The group's bassist Bill Cunningham talks to GARY JAMES

Box Tops

The Box Tops were the first recording artists to have a Memphis-recorded nationwide number 1 hit. This includes all the previous Sun, Stax and Hi Records up to that time.

"The Letter" was Number 1 on Billboard magazine's Hot 100 for an entire month. It went on to become a worldwide Top 10 hit. It was Cashbox magazine's 'Record Of the Year" for 1967.

The Box Tops received two Grammy nominations in 1967 - Best performance by a Vocal Group(The Letter) and Best Cotemporary Group performance, Vocal or Instrumental (The Letter). The group was awarded two gold records for 'The Letter' and 'Cry Like A Baby'.
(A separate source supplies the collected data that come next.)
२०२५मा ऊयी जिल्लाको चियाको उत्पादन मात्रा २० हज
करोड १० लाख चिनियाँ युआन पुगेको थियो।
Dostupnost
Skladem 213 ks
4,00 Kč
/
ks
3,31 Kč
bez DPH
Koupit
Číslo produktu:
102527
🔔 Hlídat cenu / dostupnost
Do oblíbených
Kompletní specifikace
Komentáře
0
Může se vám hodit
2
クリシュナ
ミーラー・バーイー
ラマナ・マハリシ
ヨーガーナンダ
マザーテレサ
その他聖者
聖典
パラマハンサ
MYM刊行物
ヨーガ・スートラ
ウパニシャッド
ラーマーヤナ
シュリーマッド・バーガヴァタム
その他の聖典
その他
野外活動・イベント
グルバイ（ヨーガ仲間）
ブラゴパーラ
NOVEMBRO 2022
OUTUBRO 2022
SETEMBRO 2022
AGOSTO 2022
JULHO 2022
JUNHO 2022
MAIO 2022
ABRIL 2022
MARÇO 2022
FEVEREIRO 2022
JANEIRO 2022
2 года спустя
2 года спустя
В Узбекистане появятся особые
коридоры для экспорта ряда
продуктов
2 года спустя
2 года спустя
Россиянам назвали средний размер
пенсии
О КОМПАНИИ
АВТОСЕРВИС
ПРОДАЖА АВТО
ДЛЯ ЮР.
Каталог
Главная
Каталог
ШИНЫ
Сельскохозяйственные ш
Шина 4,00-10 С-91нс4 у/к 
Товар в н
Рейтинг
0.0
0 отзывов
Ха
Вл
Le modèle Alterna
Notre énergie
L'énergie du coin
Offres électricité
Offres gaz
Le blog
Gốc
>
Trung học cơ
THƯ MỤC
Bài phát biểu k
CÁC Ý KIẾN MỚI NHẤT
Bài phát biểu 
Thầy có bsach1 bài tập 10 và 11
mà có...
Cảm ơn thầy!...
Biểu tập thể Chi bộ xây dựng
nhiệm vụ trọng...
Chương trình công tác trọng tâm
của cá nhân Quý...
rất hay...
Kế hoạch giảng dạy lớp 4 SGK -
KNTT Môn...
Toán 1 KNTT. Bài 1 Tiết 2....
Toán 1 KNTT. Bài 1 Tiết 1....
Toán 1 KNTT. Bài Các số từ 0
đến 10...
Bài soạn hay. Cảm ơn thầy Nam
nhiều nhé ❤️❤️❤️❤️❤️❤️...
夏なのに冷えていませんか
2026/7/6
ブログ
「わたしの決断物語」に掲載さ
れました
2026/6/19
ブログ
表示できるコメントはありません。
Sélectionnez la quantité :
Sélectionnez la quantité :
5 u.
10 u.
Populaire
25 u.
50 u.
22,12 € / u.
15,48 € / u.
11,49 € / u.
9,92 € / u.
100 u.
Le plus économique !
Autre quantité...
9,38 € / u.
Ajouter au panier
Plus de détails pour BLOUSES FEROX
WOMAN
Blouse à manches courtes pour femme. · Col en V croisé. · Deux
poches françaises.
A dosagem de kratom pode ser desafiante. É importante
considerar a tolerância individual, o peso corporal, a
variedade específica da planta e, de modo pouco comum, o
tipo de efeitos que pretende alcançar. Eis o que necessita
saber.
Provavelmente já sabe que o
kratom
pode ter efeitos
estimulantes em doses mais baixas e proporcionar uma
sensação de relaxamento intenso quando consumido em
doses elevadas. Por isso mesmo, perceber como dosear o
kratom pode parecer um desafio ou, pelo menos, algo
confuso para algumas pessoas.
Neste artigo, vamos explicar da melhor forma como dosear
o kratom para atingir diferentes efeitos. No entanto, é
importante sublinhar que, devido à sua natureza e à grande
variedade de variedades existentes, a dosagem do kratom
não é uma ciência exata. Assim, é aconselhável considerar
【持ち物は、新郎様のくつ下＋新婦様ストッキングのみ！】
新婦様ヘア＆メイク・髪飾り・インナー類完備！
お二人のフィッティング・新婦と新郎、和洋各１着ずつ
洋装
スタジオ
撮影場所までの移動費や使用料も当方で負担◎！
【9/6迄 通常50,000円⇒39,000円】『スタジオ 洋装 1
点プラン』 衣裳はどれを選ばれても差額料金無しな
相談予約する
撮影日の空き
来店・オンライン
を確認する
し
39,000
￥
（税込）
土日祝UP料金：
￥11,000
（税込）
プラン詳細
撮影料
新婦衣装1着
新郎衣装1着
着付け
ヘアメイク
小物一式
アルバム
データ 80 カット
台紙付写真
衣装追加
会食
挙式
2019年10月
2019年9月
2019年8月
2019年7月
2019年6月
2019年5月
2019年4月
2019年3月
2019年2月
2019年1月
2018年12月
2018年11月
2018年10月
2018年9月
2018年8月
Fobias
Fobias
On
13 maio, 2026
GJ: The Box Tops formed in 1966 and a year later 'The Letter' was riding high in the charts. You guys didn't have long to wait for success did you?

BC That's right. When I joined the band was called The Devilles. That was early 1967. 'The Letter' was recorded and put out very quickly and took off very quickly. I think here in the States we played our first gig in July 1967b as the Box Tops.

GJ: What were the Devilles doing before the name change?

BC Playing dances around Memphis, parties that sort of thing.

GJ: How did the band get a record deal with Bell Records?

BC Well, the band had already recorded a couple of songs as the Devilles and therefore had some contact with American Studios at that time. Bell Records just happened to be down at the studios picking up some James and Bobby Purify recordings and happened to hear 'The Letter'.

GJ: How did life change for you and the group when 'The Letter' went to Number One?

BC Well it took us to different places outside of Memphis and we eventually stopped travelling in cars and vans and started travelling by bus. So as we became more popular the distances between gigs changed and we employed more staff to cope with it.

GJ: Alex Chilton (the band's vocalist) described the group's live abilities as 'terrible' Is that true?

BC I would say there's an element of truth in that and some fiction. We were gigging almost every day at the height of our success, sometimes we played three times a day.

GJ: How did you do that?

BC We would play an afternoon performance, an early evening show and then a very late performance. Sometimes in different states. The group hadn't been together long at the start but over time we got better. We also had band changes which upset any continuity.

GJ: When you'd go out on the road, were you support act or headliner?

BC We started out as a support act. One of our first really big tours was the Wilson Pickett revue and we were the only white act on the show. We were thrilled because most of us really liked black music. After the Pickett tour, Brian Wilson had heard 'The letter' and wanted the band very much to go out on tour with The Beach Boys and we did that and became friends with them. We toured with them annually for about a month every year that we were together. We played all kinds of venues from small clubs to arenas.

We played with 'The Doors' about the time of 'Light My Fire' and that was very interesting because it was one of the first times we got out of the Memphis scene into the hippie scene. It was a real education and a lot of fun.

GJ: Did two of the group members quit at the height of your success, and return to college?

BC Yeah. they reacted in a very big way to the Vietnam War and the draft situation at the time.